Un altro rischio che riguarda la manipolazione mentale, viene evidenziato, è quello che in ambito familiare possa ricordare la già smentita alienazione parentale e corollari simili.
“Proprio come la manipolazione mentale l’alienazione parentale- puntualizza la psicologa Di Marzio- non può essere provata”.
Quanto e come gli esperti possono affermare che quel bambino che rifiuta un genitore è manipolato o magari è spaventato per ciò che ha visto o subito?

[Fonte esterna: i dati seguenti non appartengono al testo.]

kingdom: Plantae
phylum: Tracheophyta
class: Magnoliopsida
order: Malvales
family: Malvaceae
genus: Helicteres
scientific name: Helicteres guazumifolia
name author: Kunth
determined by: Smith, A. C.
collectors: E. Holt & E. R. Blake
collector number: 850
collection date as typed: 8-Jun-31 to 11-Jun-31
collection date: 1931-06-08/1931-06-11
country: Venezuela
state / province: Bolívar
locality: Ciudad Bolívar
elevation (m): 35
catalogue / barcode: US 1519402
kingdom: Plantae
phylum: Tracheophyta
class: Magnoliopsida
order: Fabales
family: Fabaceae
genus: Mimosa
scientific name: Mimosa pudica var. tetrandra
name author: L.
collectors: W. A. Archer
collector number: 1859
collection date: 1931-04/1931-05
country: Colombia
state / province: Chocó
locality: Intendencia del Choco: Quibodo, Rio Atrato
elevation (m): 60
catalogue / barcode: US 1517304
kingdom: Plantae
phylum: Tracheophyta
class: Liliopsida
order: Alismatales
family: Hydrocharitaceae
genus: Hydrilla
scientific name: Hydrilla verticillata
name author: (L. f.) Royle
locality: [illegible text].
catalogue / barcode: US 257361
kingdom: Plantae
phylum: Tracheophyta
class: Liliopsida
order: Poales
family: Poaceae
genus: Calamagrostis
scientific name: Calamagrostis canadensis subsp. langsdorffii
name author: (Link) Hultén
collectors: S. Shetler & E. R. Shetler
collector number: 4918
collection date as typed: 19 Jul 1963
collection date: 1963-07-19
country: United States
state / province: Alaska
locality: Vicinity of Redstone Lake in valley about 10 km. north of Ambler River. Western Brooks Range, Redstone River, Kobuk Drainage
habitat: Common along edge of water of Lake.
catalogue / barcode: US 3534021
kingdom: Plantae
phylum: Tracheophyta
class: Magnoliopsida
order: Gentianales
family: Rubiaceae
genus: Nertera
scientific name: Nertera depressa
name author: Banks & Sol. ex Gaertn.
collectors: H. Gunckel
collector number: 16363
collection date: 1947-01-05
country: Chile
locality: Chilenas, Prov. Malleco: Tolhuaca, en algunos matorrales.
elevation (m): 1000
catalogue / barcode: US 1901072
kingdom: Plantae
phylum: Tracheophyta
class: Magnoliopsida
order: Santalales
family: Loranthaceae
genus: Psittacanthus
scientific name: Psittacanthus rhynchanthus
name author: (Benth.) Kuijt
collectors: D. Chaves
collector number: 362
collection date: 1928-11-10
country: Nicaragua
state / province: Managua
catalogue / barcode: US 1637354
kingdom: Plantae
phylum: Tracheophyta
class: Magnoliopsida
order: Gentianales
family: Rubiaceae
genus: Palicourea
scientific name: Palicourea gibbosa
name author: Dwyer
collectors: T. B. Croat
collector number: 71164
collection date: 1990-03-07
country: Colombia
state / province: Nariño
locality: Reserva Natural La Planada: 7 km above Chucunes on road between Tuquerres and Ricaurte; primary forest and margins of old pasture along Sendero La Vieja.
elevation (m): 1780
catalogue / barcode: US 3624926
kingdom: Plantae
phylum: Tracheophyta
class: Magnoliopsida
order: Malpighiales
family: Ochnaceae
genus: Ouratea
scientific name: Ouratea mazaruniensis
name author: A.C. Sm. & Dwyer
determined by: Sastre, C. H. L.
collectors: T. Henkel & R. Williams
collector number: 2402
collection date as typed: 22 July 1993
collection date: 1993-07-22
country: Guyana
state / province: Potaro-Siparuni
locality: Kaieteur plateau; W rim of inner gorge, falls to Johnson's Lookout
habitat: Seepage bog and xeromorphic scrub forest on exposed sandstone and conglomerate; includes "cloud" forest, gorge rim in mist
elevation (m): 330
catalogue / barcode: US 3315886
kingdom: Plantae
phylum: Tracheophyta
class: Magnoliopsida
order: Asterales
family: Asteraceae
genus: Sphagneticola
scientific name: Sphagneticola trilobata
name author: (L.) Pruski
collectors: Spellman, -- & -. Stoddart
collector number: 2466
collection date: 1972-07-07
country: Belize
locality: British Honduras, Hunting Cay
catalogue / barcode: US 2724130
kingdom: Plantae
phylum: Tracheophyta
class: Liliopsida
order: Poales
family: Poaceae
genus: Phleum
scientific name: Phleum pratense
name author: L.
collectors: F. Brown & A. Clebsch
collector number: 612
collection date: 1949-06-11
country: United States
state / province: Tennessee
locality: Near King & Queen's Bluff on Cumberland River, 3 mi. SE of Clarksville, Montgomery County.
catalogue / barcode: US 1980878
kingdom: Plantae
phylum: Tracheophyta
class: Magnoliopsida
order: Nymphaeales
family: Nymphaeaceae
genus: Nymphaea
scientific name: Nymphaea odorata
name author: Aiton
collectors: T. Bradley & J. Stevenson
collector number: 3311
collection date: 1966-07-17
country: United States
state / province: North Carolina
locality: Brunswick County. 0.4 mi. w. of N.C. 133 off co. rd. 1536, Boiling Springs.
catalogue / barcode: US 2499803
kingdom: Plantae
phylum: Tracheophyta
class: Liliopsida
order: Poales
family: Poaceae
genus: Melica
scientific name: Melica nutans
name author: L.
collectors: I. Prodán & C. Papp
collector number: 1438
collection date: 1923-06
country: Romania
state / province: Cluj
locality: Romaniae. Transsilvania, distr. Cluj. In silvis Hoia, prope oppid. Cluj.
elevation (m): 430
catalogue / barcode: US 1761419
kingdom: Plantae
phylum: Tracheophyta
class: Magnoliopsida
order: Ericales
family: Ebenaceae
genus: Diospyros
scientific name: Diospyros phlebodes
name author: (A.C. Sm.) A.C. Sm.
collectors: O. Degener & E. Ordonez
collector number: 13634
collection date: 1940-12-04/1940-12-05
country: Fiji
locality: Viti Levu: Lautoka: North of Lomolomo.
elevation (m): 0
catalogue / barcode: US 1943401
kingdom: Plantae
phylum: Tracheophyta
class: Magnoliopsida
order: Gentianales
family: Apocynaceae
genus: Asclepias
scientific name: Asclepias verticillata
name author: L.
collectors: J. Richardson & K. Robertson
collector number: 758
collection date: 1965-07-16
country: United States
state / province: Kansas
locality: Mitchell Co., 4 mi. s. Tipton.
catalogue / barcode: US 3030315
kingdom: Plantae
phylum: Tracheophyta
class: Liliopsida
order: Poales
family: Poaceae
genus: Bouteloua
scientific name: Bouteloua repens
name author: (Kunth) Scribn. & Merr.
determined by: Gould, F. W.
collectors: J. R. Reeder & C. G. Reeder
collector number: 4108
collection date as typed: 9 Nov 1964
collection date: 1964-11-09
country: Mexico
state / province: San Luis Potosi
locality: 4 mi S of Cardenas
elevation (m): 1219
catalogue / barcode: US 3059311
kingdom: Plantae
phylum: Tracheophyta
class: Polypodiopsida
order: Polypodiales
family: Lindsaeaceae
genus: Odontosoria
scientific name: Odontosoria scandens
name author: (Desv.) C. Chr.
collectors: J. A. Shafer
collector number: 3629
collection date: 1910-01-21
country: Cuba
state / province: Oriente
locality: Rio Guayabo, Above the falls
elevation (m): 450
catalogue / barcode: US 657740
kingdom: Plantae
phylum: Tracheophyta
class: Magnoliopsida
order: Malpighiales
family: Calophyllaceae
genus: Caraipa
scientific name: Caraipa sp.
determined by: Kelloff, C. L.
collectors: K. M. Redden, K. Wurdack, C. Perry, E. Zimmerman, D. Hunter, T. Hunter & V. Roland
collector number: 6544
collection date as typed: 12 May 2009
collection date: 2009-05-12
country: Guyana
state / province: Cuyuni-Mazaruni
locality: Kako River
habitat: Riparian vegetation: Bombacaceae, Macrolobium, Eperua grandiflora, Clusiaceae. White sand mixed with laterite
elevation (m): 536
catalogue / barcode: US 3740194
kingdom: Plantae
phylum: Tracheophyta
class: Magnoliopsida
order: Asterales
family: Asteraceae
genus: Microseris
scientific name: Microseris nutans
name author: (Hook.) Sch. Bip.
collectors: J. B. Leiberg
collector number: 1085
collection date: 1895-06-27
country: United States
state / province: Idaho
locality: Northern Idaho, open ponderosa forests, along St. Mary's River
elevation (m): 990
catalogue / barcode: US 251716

“La manipolazione non è come misurare la febbre. Capita spesso- racconta Di Marzio- nei casi di separazione in cui uno dei due genitori segua una fede religiosa di un gruppo che si sostenga che il genitore è manipolato da un leader e che a sua volta alieni il figlio che vivrebbe un’esperienza simile ad una setta. In alcuni casi per questo si è arrivati nelle separazioni ad impedire la libertà di educazione religiosa da parte di uno dei due genitori’. Di Marzio si augura che il governo ‘non si faccia complice della reintroduzione di nuovi casi Braibanti. Spero ci siano audizioni al Senato- puntualizza- ma non solo di presunte vittime delle sette, ma anche di studiosi e magari di persone che felicemente aderiscono ad alcuni gruppi religiosi”.